**Daftar Tugas:**
A) Menurut artikel tentang higiene di Hindia Belanda, di kota mana kongres kelima tahun 1883 diadakan?
B) Lanjutkan artikel tentang higiene di Hindia Belanda, mulai setelah kalimat terakhirnya.

**Kutipan Bacaan:**
>>>>>

Selasa 19 May 2020 13:46 WIB
Islam

Islam dan Persoalan Higiene di Hindia Belanda

Kisah pemerintah kolonial Belanda dalam menyadarkan pribumi peduli kesehatan

'Jurnal Sejarah'  Vol. 1/1 (2017) . Ilsutrasinya memakai gambar rapat Sarekat Islam.
Foto:

Selain itu, jumlah penduduk yang banyak juga menyiratkan pertahanan militer yang kuat. Pemikiran yang umum pada abad ke-18 dan 19 ini bersandar pada ideologi merkantilisme, yakni sebuah sistem yang meletakkan kehidupan sosial dan ekonomi untuk kekuasaan politik dan negara.

Demikian, apa yang  dibutuhkan oleh seorang penguasa adalah, pertama, jumlah penduduk yang banyak; kedua, jumlah yang banyak itu harus dipersiapkan dalam kerangka  pemenuhan kebutuhan materi ; dan, ketiga, bahwa penduduk yang banyak itu harus selalu berada di bawah kendali pemerintah supaya selalu bisa dipergunakan untuk kebijakan publik dalam bentuk apapun yang diperlukan.

Dalam kerangka ideologi merkantilis yang pada prakteknya mendapat perbedaan penekanan di tempat dan waktu berbeda, satu hal yang selalu sama: perhatian yang serius terhadap masalah kesehatan memberi jaminan terhadap kemaslahatan masyarakat mewujud dalam program higiene. Sebab, ia melingkupi seluruh aspek kehidupan manusia yang tujuan utamanya adalah menjamin kesehatan masyarakat secara keseluruhan.

Itulah kenapa pembahasan terkait hal ini tidak pernah bisa dilepaskan dari percakapan tentang negara. Wujud dari seriusnya perhatian negara terkait persoalan ini adalah pertemuan rutin para dokter perwakilan negara untuk membahas persoalan higiene dalam acara yang dinamai Congres International d’Hygiène et de Demographie.

Dalam kongres kelima yang diselenggarakan di Den Haag tahun 1883, W. H. de Beauort, sang ketua kongres, dengan jelas menyampaikan bahwa praktek higiene tidak bisa dipisahkan dari negara. Kekuasaan negara untuk memastikan penerapan prinsip higiene sangat diperlukan sebab hal ini terkait dengan kemaslahatan masyarakat secara umum. Ia juga memberi penekanan terhadap kenyataan bahwa saat ini dokter tidak lagi bekerja untuk mengobati si sakit, tapi juga mencegah datangnya penyakit itu sendiri. “Para dokter di masa kini, tidak puas hanya dengan kesehatan para karibnya, tapi juga kesehatan umat manusia secara keseluruhan. Mereka tidak puas menyembuhkan si sakit, tapi berusaha menghilangkan penyakit itu sendiri”, ungkapnya (Congrès International d’Hygiène et de Démographie,1884: 51).

<<<<<

**Data Tersedia:**
>>>>>

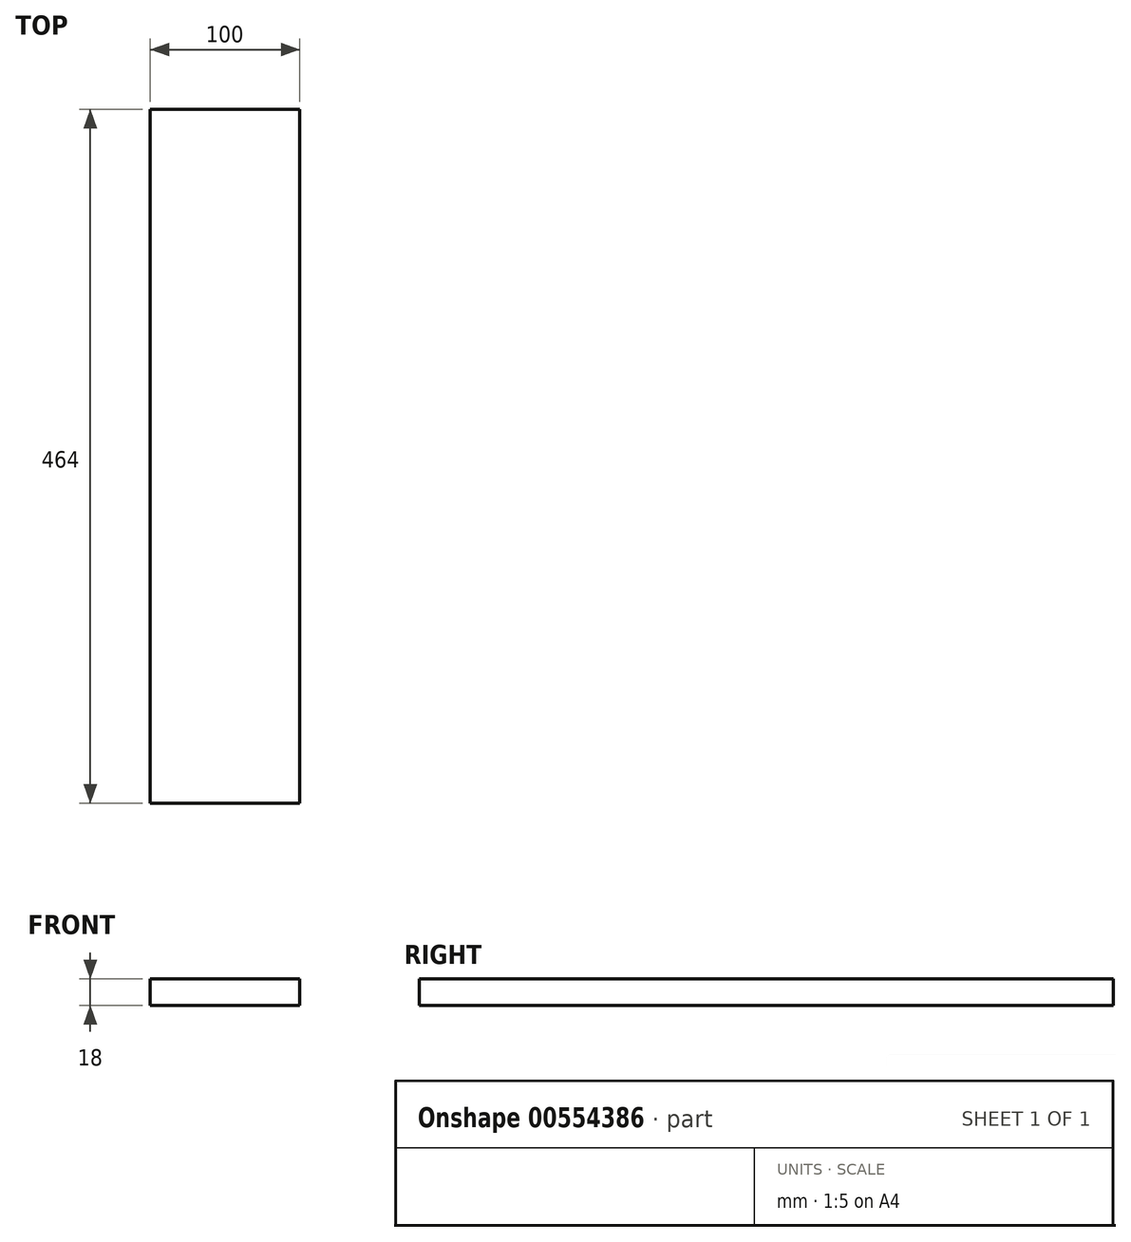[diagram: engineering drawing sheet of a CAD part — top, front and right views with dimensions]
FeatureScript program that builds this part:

<<<<<

**Kumpulan Jawaban:**
A) Di Den Haag.

B)
Pernyataan De Beaufort ini cukup  mewakili apa yang ada di pikiran para dokter yang sangat percaya bahwa dengan kemampuan ilmu pengetahuan bisa membuat kehidupan lebih baik. Demikian, dalam konteks seperti ini, pidato Van der Stok menjadi mudah dipahami. Tapi, apa yang ia pelajari dari Islam sehingga bisa berkesimpulan bahwa ajarannya bersesuai dengan prinsip higiene?

Pada akhir abad ke-19, Lodewijk Christiaan van den Berg (1845-1927), seorang ahli Islam yang juga pernah menjabat sebagai penasihat hukum Islam untuk negara jajahan pada tahun 1878, mengadakan sebuah survey terkait buku-buku apa saja yang dipakai sebagai bahan ajar di pesantren-pesantren Jawa dan Madura.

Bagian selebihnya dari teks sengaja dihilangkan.